INSIDE HAWAII INC.
CRAIG T. KOJIMA / CKOJIMA@STARBULLETIN.COM
Amy Landau, curator of the Doris Duke Foundation for Islamic Art, stands in the Turkish Room at Shangri La, the former residence of tobacco heiress Doris Duke.
Smithsonian can’t compare to Shangri-La
The curator of Doris Duke's Islamic art collection sees its scholarly potential
Question: What intrigued you about the Shangri-La, bringing you from the Smithsonian in Washington D.C. to Honolulu, Hawaii?
Born: Stamford, Conn.
Degrees: Defending her doctoral disseration this month in Islamic art and archeology, University of Oxford.
Job: Curator, Doris Duke Foundation for Islamic Art
Responsibilities: Research, interpretation and display of Shangri La's collection of more than 2,500 pieces of Islamic Art.
Old Job: Research assistant to the curator of Islamic Art, Freer Gallery of Art and Arthur M. Sackler Gallery, Smithsonian Institute.
I am most intrigued by the enormous potential of Shangri La, both as a museum and as a center for scholarly and artistic exchange. I am also intrigued by Doris Duke's intellectual curiosity of cultures so different from the one with which she herself was familiar.
It was at the young age of 22 when she embarked on her mission to build the home defined by aesthetically powerful references to a variety of cultures both Islamic and Hawaiian. She herself studied these cultures first hand through her own ambitious travels, as well as through avid reading and lively interaction with scholars, architects, poets, art dealers and artists from America, Europe, Morocco, Iran and Egypt, for example.
Q: How about the move to Hawaii?
A: I was a bit apprehensive about the move here, as it is so far from friends and family. But I've been in Honolulu a month, and those fears have completely dissipated. Hawaii's rich, cultural life, combined with the warmth and friendliness of the people makes you forget about the fact you're living on a rather distant archipelago.
I must say the Aloha spirit really does exist here ... I understand why Doris Duke built her Shangri-La here...
Q: What is the most interesting piece, to you, at the estate?
A: I think I'm most drawn to the playhouse, which is the guesthouse modeled on the Chehel Sutun (40 Columns) which is a 17th century palace that Ms. Duke saw on her travels in Isfahan, Iran.
Numerous European and American travelers from the 17th century until today described in detail this very palace in their travel accounts. What they did in print, Doris did through art and architecture. It is a fascinating testimony to her impressions while abroad and to her creativity in response.

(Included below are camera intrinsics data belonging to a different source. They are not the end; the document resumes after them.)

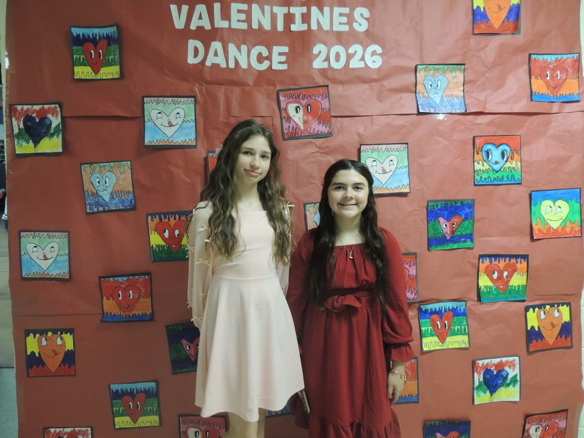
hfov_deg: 71.6
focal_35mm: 24
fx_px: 405
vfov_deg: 56.8
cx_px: 292
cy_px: 219
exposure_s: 1/25
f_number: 3
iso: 400
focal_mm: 4.3
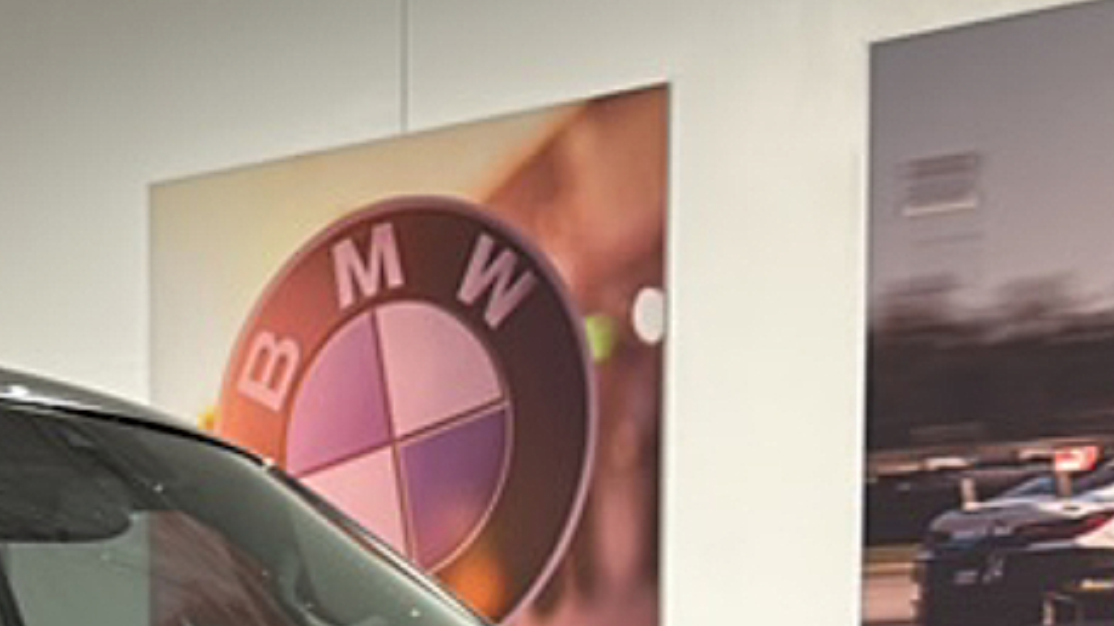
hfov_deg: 21.7
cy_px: 1189
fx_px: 2806
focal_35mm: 95
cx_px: 2
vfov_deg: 11.6
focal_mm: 6.76
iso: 125
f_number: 1.78
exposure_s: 1/40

Q: What do you think of Doris Duke's aesthetic?
A: I think it was highly, highly original in certain respects, and in other respects, it corresponds to collecting and interpreting Islamic art during her time. She was unique in the way she brought together material from different regions, media and times, and assembled this collection against a Hawaiian landscape.

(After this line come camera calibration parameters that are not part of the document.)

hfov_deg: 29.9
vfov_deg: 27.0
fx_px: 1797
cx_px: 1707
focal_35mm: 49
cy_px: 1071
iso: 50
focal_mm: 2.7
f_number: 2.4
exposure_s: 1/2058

At the same time, her interest corresponds to certain patterns of American collecting of Islamic art during the 20th century. My hope is that her intellectual curiosity and her spirit will inspire those of us today to learn more about the Islamic world...
Do you think recent world events have created more interest in Islam and understanding Islam?
A: Yes, I think so, and my hope is that people will learn more about the Islamic world through art, literature, film and music. I'm confident that such an endeavor would offer a much more enriching experience, and an image that is much closer to the reality of the majority of Muslims than many of the images circulating in the media today.
Q: What plans do you have as curator for the estate? Will you take it in a new direction?
A: It's an extremely exciting time here.
There have been two recent appointments for senior staff at Shangri-La. Rob Saarnio has come aboard as associate director, and he brings a great deal of experience in historic preservation.
I came on board as curator starting at the end of November. Shangri-La did not previously have a full-time curator.
With these key positions filled, and the strength of an already impressive staff, we plan to embark on a year-long strategic planning process, guided by the exceptional leadership of Shangri-La's executive director, Deborah Pope. We're going to revisit and reassess the possibilities of Shangri-La as both a museum and center for scholarly and artistic activity.... I would like to have conferences here, and be involved in exhibitions, perhaps offer graduate workshops.
My hope is that local teaching institutions, especially the universities, will also see the possibilities of Shangri-La as a teaching collection.
I believe bridges could be built between Shangri-La and universities, and that we can also strengthen our links with other museums.
CRAIG T. KOJIMA / CKOJIMA@STARBULLETIN.COM
Doris Duke's guest house, known as the Playhouse, was modeled on the seventeenth-century Persian palace the Chehel Sutun (Forty Columns) built in Isfahan, Iran. The 75-foot saltwater pool and cascades are just two of the estate's water features.